In the case of Canada, however, RBC are more optimistic saying increased growth will come because of three main factors:

An increase in government outlays as fiscal stimulus ramps up, strengthening exports, and a modest gain in business investment that contrasts sharply with sizeable declines in each of the last two years.

The Canadian consumer is expected to increase their spending in contrast to the UK consumer.

This is as a result of the asymmetrical trajectory of their labour markets – higher employment for Canada and lower for the UK.

The UK consumer will also be put off making purchases by higher inflation from the weaker Pound.

In Canada, homeowners will reap the harvest of appreciating property prices.

In the UK, companies will rein in investment due to uncertainty over the final form of Brexit.

Bank of England to Cut Interest Rates + Forecasts for GBP/CAD

The Bank of England will respond to this slowing growth by taking action that is deemed supportive of the economy - cutting interest rates and/or boosting quantitative easing.

Whenever these measures are deployed UK bond yields come down, which in turn puts notable pressure on the currency.

The current quantitative easing programme is set to end in January and RBC expect the BoE to resume or extend QE for longer.

This view contrasts to that held by a number of other banks in which expectations for further GBP-negative easing have been scrapped owing to the unexplectedly strong momentum seen in the UK economy heading into year-end.

If RBC Capital are correct and the Bank eases this will certainly weaken the Pound.

This will see GBP/CAD fall through the front half of 2017, from where a subdued recovery will take place.

The Bank of Canada (BoC) on the other hand is forecast to leave interest rates and policy in general unchanged.

This will be neutral for the Canadian Dollar.

The combination of the two forecasts suggests the Pound will depreciate versus CAD.

GBP/CAD is forecast to fall to 1.66 by the time 2016 is over and the downmove will take it to 1.55 by the end of March 2017.

Analysts forecast a recovery to 1.59 by June, 1.61 by September and 1.63 by the end of the year.

US Dollar to Benefit from Continued Economic Momentum

The US Dollar is however forecast to outperform both the CAD and GBP.

US Q3 GDP growth was revised up to 3.2% in the second estimate from 2.9% in the advance report.

"We expect activity will continue at an above-trend pace in the final quarter of the year, albeit with a slightly more moderate 2.1% gain as the previous quarter’s contributions from net trade and inventories are not likely to be repeated," say RBC Capital.

Growth in domestic demand is expected to strengthen, however, led by a rebound in residential investment as both existing home sales and housing starts began the quarter at cycle highs.

Consumer spending is also forecast to continue growing at a solid clip―real PCE was up just 0.1% in October but built on a sizeable September increase, and a strong labour market backdrop is expected to fuel spending this holiday season.

RBC expect the Fed to raise interest rates in December but they should still maintain a subdued rate of rises in 2017, until the fiscal spending plans of Donald Trump become clearer.

If Trump pushes ahead with an agressive investment plan then inflation could move higher, this in turn could force the Fed to raise rates faster than currently anticipated.

"Focus has now shifted to 2017 and whether potentially-inflationary fiscal stimulus will force the Fed to raise rates faster than the gradual pace that has prevailed.
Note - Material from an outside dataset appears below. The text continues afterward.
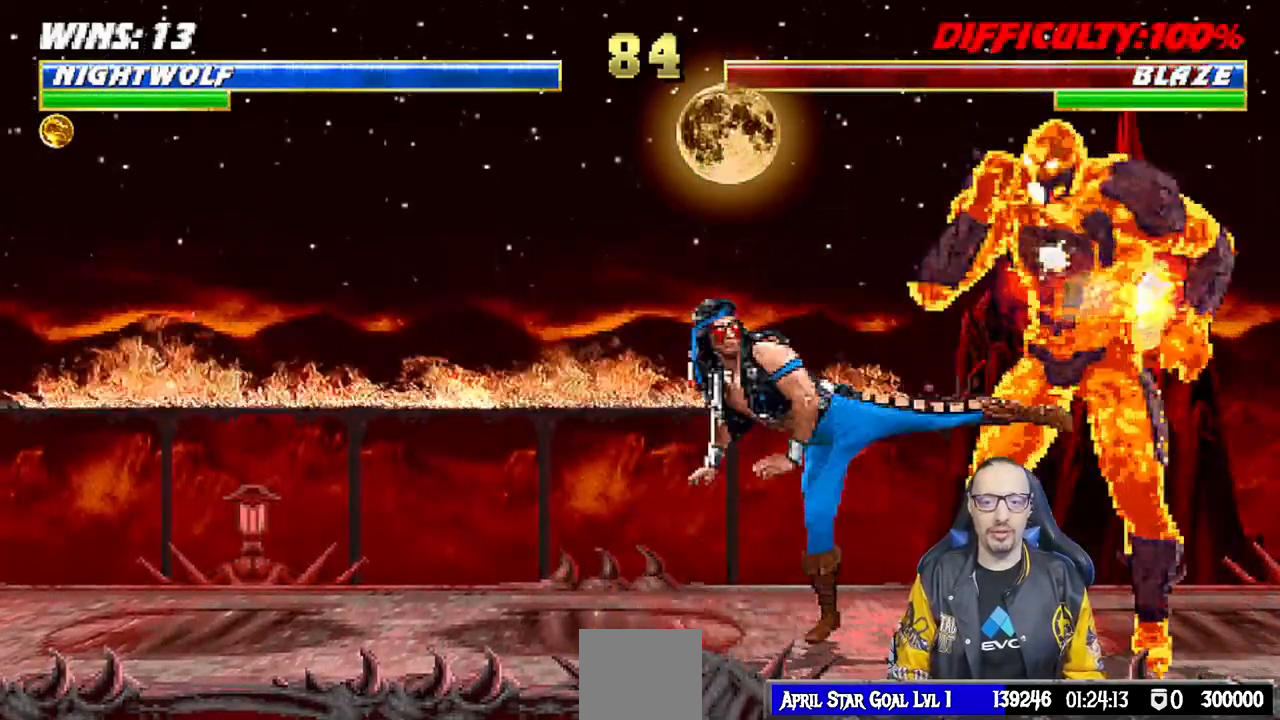
{"dt_ms": 500, "buttons": ["TRIANGLE", "L1", "DPAD_UP", "DPAD_LEFT"], "left_stick": "center", "right_stick": "center"}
However, until further details on the fiscal backdrop (and other risks that cloud the outlook) are available, we expect the Fed will stick with its base case that accommodation will be removed slowly and rates are likely to remain below longer run neutral levels for some time," say RBC.

The upside risks to the US Dollar therefore look biased to the upside.

RBC forecast the USD/CAD exchange rate to trade at 1.35 by the end of March, 1.38 by the end of June where it should hover through the remainder of 2017.